Level 2Inputs other than quoted prices included within Level 1 that are observable for the asset and liability or can be corroborated with observable market data for substantially the entire contractual term of the asset or liability.
Level 3Unobservable inputs that reflect the entity’s own assumptions that market participants would use in the pricing of the asset or liability and are consequently not based on market activity, but rather through particular valuation techniques.
The determination of where an asset or liability falls in the hierarchy requires significant judgment and considers factors specific to the asset or liability. In instances where the determination of the fair value measurement is based on inputs from different levels of the fair value hierarchy, the level in the fair value hierarchy within which the entire fair value measurement falls is based on the lowest level input that is significant to the fair value measurement in its entirety.

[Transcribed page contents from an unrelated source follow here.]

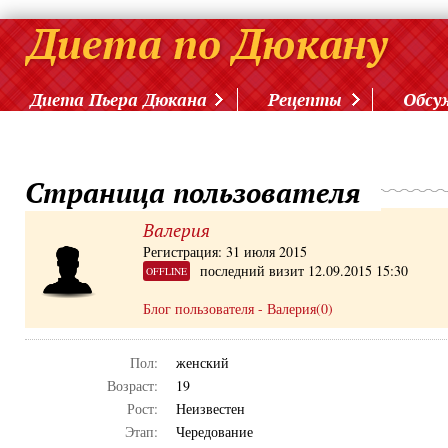
Диета Пьера Дюкана
Рецепты
Обсу
Страница пользователя
Валерия
Регистрация: 31 июля 2015
последний визит 12.09.2015 15:30
OFFLINE
Блог пользователя - Валерия(0)
Пол:
женский
Возраст:
19
Рост:
Неизвестен
Этап:
Чередование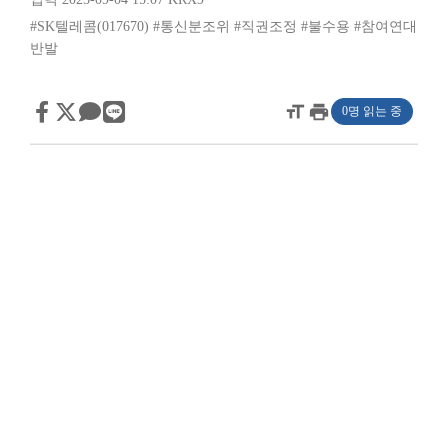
#SK텔레콤(017670)
#통신분조위
#직권조정
#불수용
#참여연대
반발
format_size
print
0명 읽는 중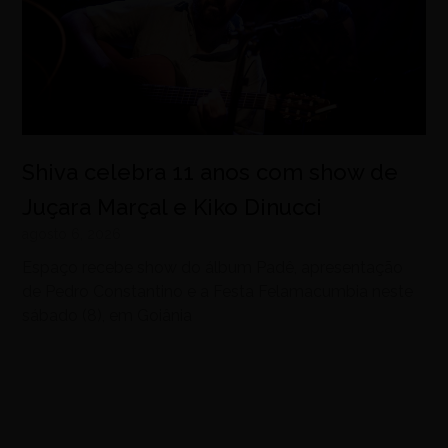
Shiva celebra 11 anos com show de
Juçara Marçal e Kiko Dinucci
agosto 6, 2026
Espaço recebe show do álbum Padê, apresentação
de Pedro Constantino e a Festa Felamacumbia neste
sábado (8), em Goiânia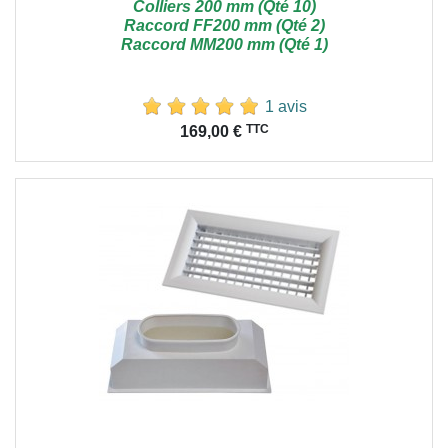
Colliers 200 mm (Qté 10)
Raccord FF200 mm (Qté 2)
Raccord MM200 mm (Qté 1)
1 avis
Prix
TTC
169,00 €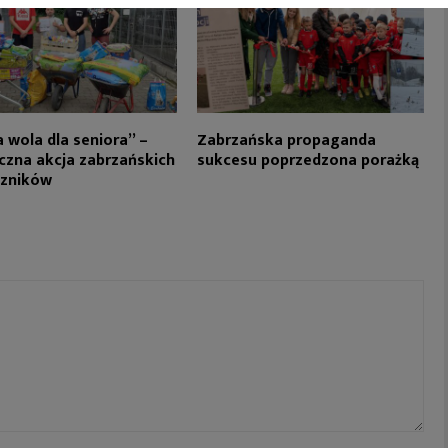
 wola dla seniora” –
Zabrzańska propaganda
czna akcja zabrzańskich
sukcesu poprzedzona porażką
czników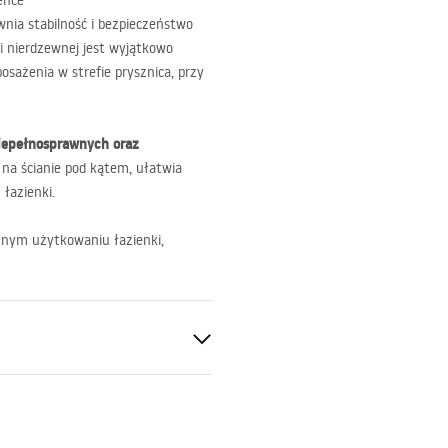
ence
wnia stabilność i bezpieczeństwo
ali nierdzewnej jest wyjątkowo
osażenia w strefie prysznica, przy
niepełnosprawnych oraz
 na ścianie pod kątem, ułatwia
 łazienki.
nym użytkowaniu łazienki,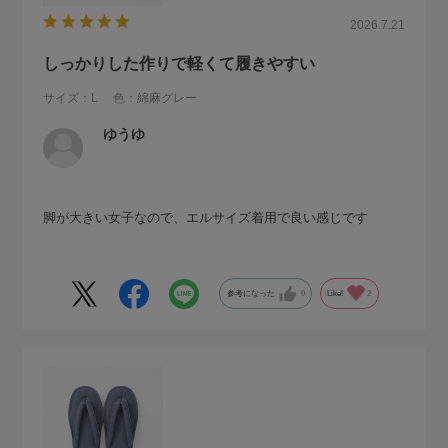
2026.7.21
しっかりした作りで軽くて履きやすい
サイズ：L
色：綿麻グレー
ゆうゆ
脚が大きい女子なので、エルサイズ着用で良い感じです
参考になった
0
Like!
2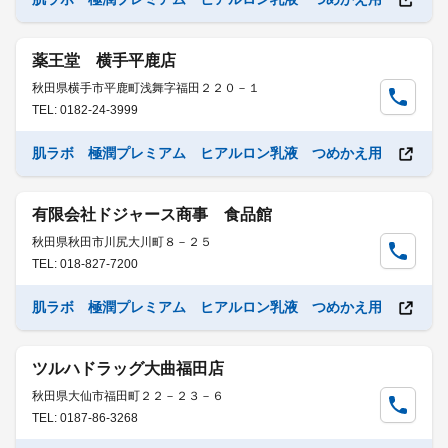
薬王堂 横手平鹿店
秋田県横手市平鹿町浅舞字福田２２０－１
TEL: 0182-24-3999
肌ラボ 極潤プレミアム ヒアルロン乳液 つめかえ用
有限会社ドジャース商事 食品館
秋田県秋田市川尻大川町８－２５
TEL: 018-827-7200
肌ラボ 極潤プレミアム ヒアルロン乳液 つめかえ用
ツルハドラッグ大曲福田店
秋田県大仙市福田町２２－２３－６
TEL: 0187-86-3268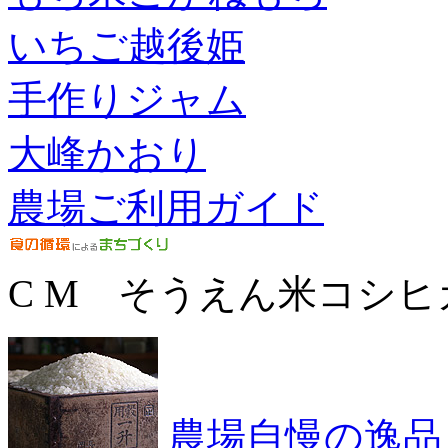
いちご越後姫
手作りジャム
大峰かおり
農場ご利用ガイド
C M そうえん米コシヒ
農場自慢の逸品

Financial Instruments Measured at Fair Value on a Recurring Basis
Derivative Instruments
The Company’s derivative instruments are measured at fair value on a recurring basis. Although the Company has determined that the majority of the inputs used to value its derivatives fall within Level 2 of the fair value hierarchy, the credit valuation adjustments associated with this derivative utilize Level 3 inputs, such as estimates of current credit spreads to evaluate the likelihood of default by the Company and its counterparty. However, as of September 30, 2022, the Company has assessed the significance of the impact of the credit valuation adjustments on the overall valuation of its derivative positions and has determined that the credit valuation adjustments are not significant to the overall valuation of the Company’s derivatives. As a result, the Company has determined that its derivatives valuation in its entirety is classified in Level 2 of the fair value hierarchy.

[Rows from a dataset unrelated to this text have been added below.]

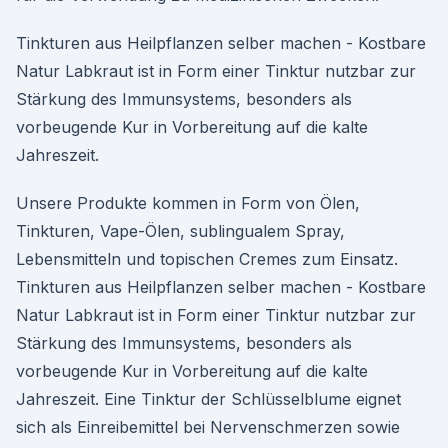
Tinkturen aus Heilpflanzen selber machen - Kostbare
Natur Labkraut ist in Form einer Tinktur nutzbar zur
Stärkung des Immunsystems, besonders als
vorbeugende Kur in Vorbereitung auf die kalte
Jahreszeit.
Unsere Produkte kommen in Form von Ölen,
Tinkturen, Vape-Ölen, sublingualem Spray,
Lebensmitteln und topischen Cremes zum Einsatz.
Tinkturen aus Heilpflanzen selber machen - Kostbare
Natur Labkraut ist in Form einer Tinktur nutzbar zur
Stärkung des Immunsystems, besonders als
vorbeugende Kur in Vorbereitung auf die kalte
Jahreszeit. Eine Tinktur der Schlüsselblume eignet
sich als Einreibemittel bei Nervenschmerzen sowie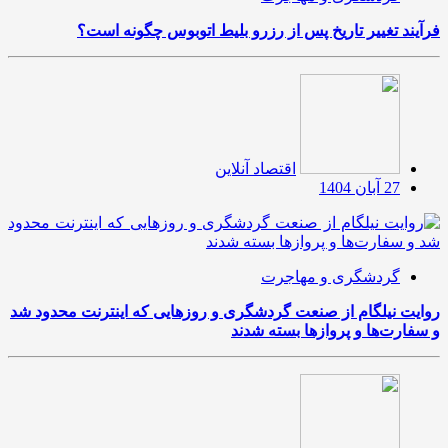
فرآیند تغییر تاریخ پس از رزرو بلیط اتوبوس چگونه است؟
اقتصاد آنلاین
27 آبان 1404
گردشگری و مهاجرت
روایت نیلگام از صنعت گردشگری و روزهایی که اینترنت محدود شد
و سفارت‌ها و پروازها بسته شدند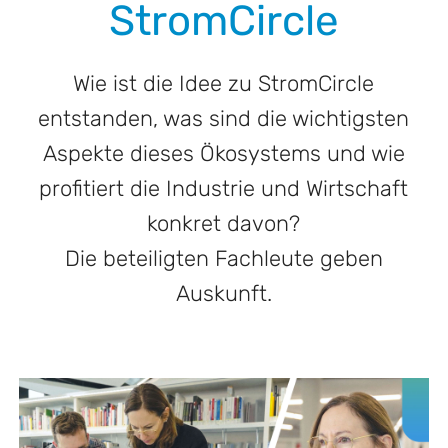
StromCircle
Wie ist die Idee zu StromCircle
entstanden, was sind die wichtigsten
Aspekte dieses Ökosystems und wie
profitiert die Industrie und Wirtschaft
konkret davon?
Die beteiligten Fachleute geben
Auskunft.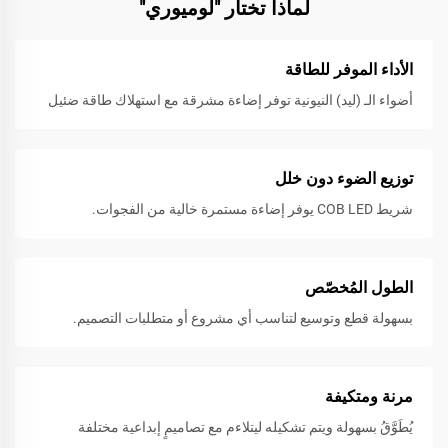
لماذا تختار "لوميوري"
الأداء الموفر للطاقة
أضواء الـ (ليد) النيونية توفر إضاءة مشرقة مع استهلاك طاقة ضئيل
توزيع الضوء دون خلل
شريط COB LED يوفر إضاءة مستمرة خالية من الفجوات.
الطول المُخصّص
بسهولة قطع وتوسيع لتناسب أي مشروع أو متطلبات التصميم.
مرنة ومتكيفة
يُطَوَّقُ بسهولة ويتم تشكيله ليتلاءم مع تصاميمٍ إبداعية مختلفة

The valuation of derivative instruments is determined using a discounted cash flow analysis on the expected cash flows of each derivative. This analysis reflects the contractual terms of the derivatives, including the period to maturity, as well as observable market-based inputs, including interest rate curves and implied volatilities. In addition, credit valuation adjustments are incorporated into the fair values to account for the Company’s potential nonperformance risk and the performance risk of the counterparties.